Melalui pemberian bantuan ini, diharapkan produktivitas serta kesejahteraan para petani jangka panjang terus meningkat. Kerjasama pemberian bantuan ini berangkat dari tantangan-tantangan yang dihadapi sektor pertanian, yang salah satunya adalah keterbatasan akses modal bagi petani. Data Surveillance Perbankan Indonesia Triwulan III 2023 yang dirilis Otoritas Jasa Keuangan (OJK) pada Desember 2023, menyatakan bahwa penyaluran kredit ke sektor pertanian hanya mencakup 7,03 persen terhadap total kredit.

Kemudian, petani juga diketahui kerap mengalami beberapa kendala dalam menghadapi permodalan, misalnya akses fasilitator modal yang terbatas, proses administrasi yang rumit sehingga sulit dipahami petani, kurangnya aset agunan, dan pendapatan yang cenderung tidak stabil.

“Kami sangat antusias dengan kemitraan ini. Melalui kerja sama dengan Bank BJB, kami dapat membantu memastikan bahwa para petani mendapatkan dukungan finansial yang mereka butuhkan untuk tidak hanya keberlangsungan, tetapi juga mengakselerasi perkembangan praktik pertanian mereka,” ujar CEO Eratani, Andrew Soeherman.

“Bank BJB memiliki komitmen untuk mendukung sektor pertanian karena kami memandang pertanian sebagai sektor pendorong pertumbuhan ekonomi.

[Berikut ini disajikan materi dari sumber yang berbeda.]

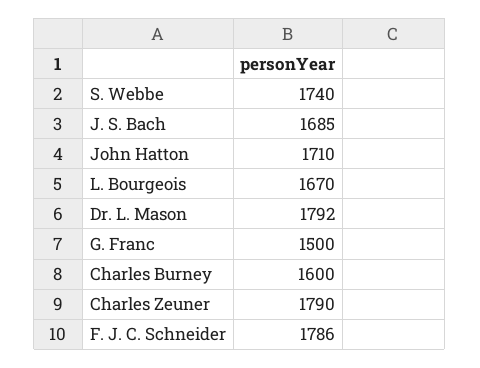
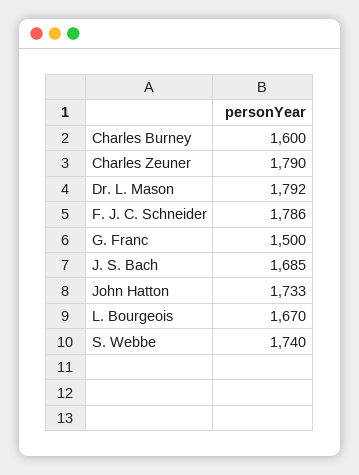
John Hatton: 1710 -> 1733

Semoga dengan kerja sama ini, petani Eratani dapat lebih leluasa untuk mengembangkan usaha taninya dan meningkatkan kesejahteraan mereka,” tambah Billy Rahadian, Pemimpin Bank BJB Kantor Cabang Daan Mogot.

Baca Juga:  Mengulik Riset Kelapa Sawit Indonesia

Kemitraan ini dapat membantu Petani Binaan eratani memperoleh akses pembiayaan dengan syarat yang lebih mudah dan proses yang lebih cepat dari fasilitas KUR. KUR Mikro dengan plafon kredit Rp100.000.000 atau fasilitas KUR Super Mikro (SUMI) dengan plafon kredit maksimal Rp10.000.000, disesuaikan dengan kebutuhan berdasarkan luas lahan yang dikelola.

Saat ini, besaran modal yang dibutuhkan Petani Binaan Eratani untuk budidaya padi berkisar antara Rp10.000.000 hingga Rp12.000.000 per hektar. Kemitraan dalam hal pembiayaan ini merupakan langkah nyata Eratani dan Bank BJB dalam memajukan ekonomi pertanian, memperkuat ketahanan pangan nasional, dan pemberdayaan petani.